The Jersey Shore: How To Protect a Treasured Asset?
November 2nd, 2012 by Peter Kasabach
New Jersey Future staff and board continue to be concerned with the devastating effects from Hurricane Sandy throughout New Jersey’s communities. We are grateful for the coordinated response from elected officials, the service of our first responders and the proactive communications from our utility companies as they work through the emergency and subsequent clean-up efforts.
As the recovery proceeds, we know we also need to start thinking about the future.
How To Protect a Treasured Asset?
- New Jersey has 127 miles of coastline along the Atlantic Ocean. Sixty-two percent of the state’s $38 billion tourism dollars (or $24 billion) in 2008 were spent at the Jersey Shore, supported by hundreds of sandy beaches with clean, swimmable waters.
- New Jersey’s fisheries and shellfisheries generated $168 million in revenue and employed over 40,000 people in 2008 alone.
- Vulnerability to coastal flooding relates directly to the distance of a home from sea-level. In New Jersey, 235,000 people live less than five feet above the local high tide line. Cities along the Jersey Shore with the largest total exposed populations, ranked most to least, are Atlantic City, Toms River, Ventnor City, Keansburg (on Raritan Bay) and Brigantine.
- The 120 municipalities that are subject to the Coastal Area Facilities Review Act (CAFRA) account for one-sixth (16.8 percent) of New Jersey’s year-round total 2010 Census population. Thanks to their seasonal nature, these municipalities account for one-fifth (20.4 percent) of the housing units in the state. And the coastal municipalities as a group have been growing faster than the rest of the state: Their population increased by 6.0 percent between 2000 and 2010, compared to 4.2 percent for the rest of the state.
Planning For Our Future
The question of where and how to rebuild along the New Jersey shore after Hurricane Sandy is a complex and nuanced one, involving property values, lifestyles, employment opportunities and significant tourism revenues, weighed against the risk and costs of similar severe weather events in the future. In addition, shore development is governed by a dense network of plans and regulations: municipal zoning and master plans; the state’s environmental regulations, including those dedicated to guiding coastal development; and the ways in which we’ve directed investments in water, transportation and power infrastructure.

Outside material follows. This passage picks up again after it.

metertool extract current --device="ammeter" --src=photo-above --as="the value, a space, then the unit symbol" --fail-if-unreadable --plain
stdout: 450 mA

The devastation caused by Hurricane Sandy is now forcing an important conversation among stakeholders involved in every aspect of development along the Jersey Shore, about how to focus our shared efforts on rebuilding the Shore in a more resilient, sustainable way, so that it can support the lifestyle, livelihoods and recreation opportunities that have made the area such a valued part of New Jersey.

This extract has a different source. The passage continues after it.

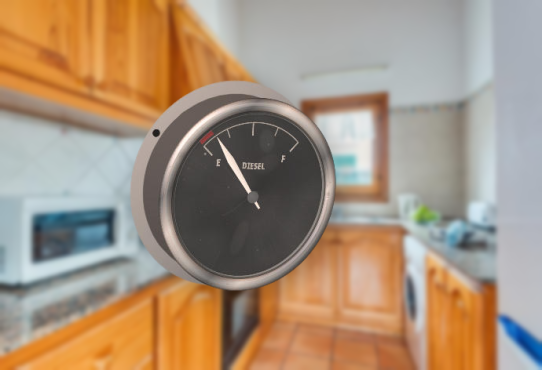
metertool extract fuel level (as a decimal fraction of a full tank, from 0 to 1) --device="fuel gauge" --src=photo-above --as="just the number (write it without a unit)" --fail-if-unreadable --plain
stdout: 0.125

Challenging the Status Quo and Answering Important Questions
How have government programs led us to develop the Shore in a way that has made it vulnerable to severe weather events? Can programs such as federally subsidized flood insurance programs and beach replenishment be changed to ensure that they act to protect our shore areas?
How can we gather and learn from best practices implemented in coastal communities both around the country and around the world, and how can we work together to apply the most appropriate measures along various parts of New Jersey’s Shore?

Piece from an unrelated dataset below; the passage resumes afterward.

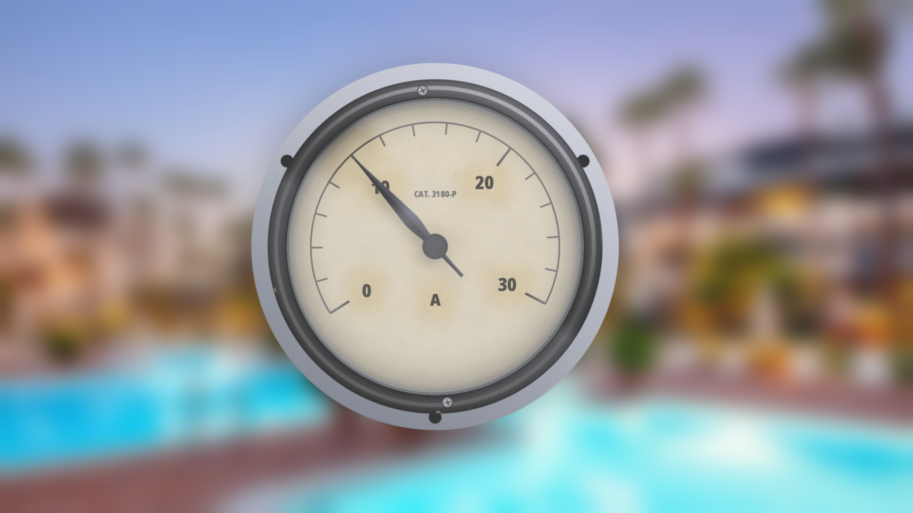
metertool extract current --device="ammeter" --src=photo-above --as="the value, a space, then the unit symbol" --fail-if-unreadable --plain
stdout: 10 A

Are there some areas where the vulnerability to weather is simply too great, and hence where development should be discouraged? If so, how can we make financial provision to protect those areas and those who own property there?
For lower-risk areas, what policies for retrofitting development will reduce vulnerability? With that goal in mind, how can we best direct development and investment in areas that are less susceptible to weather events?
How can we restore and preserve natural lands such as sand dunes, wetlands and floodplains, which help absorb storm waters and support healthy ecosystems?
How can we integrate storm vulnerability analysis into the State Strategic Plan, to ensure that state incentives for development are not targeted to high-risk areas?
How can the DEP update its Coastal Permit Program and Coastal Zone Management rules so that they reflect the new reality of more frequent severe weather, by promoting stronger, more resilient communities and a healthier environment? How can those regulations strengthen the region as a whole?
Our vision is that, by addressing these and other important questions, we can work together to develop a robust set of well aligned plans and guidelines that will enable the Shore to rebuild better than ever – stronger, more resilient to severe weather, more economically vibrant, more welcoming to all who wish to enjoy it.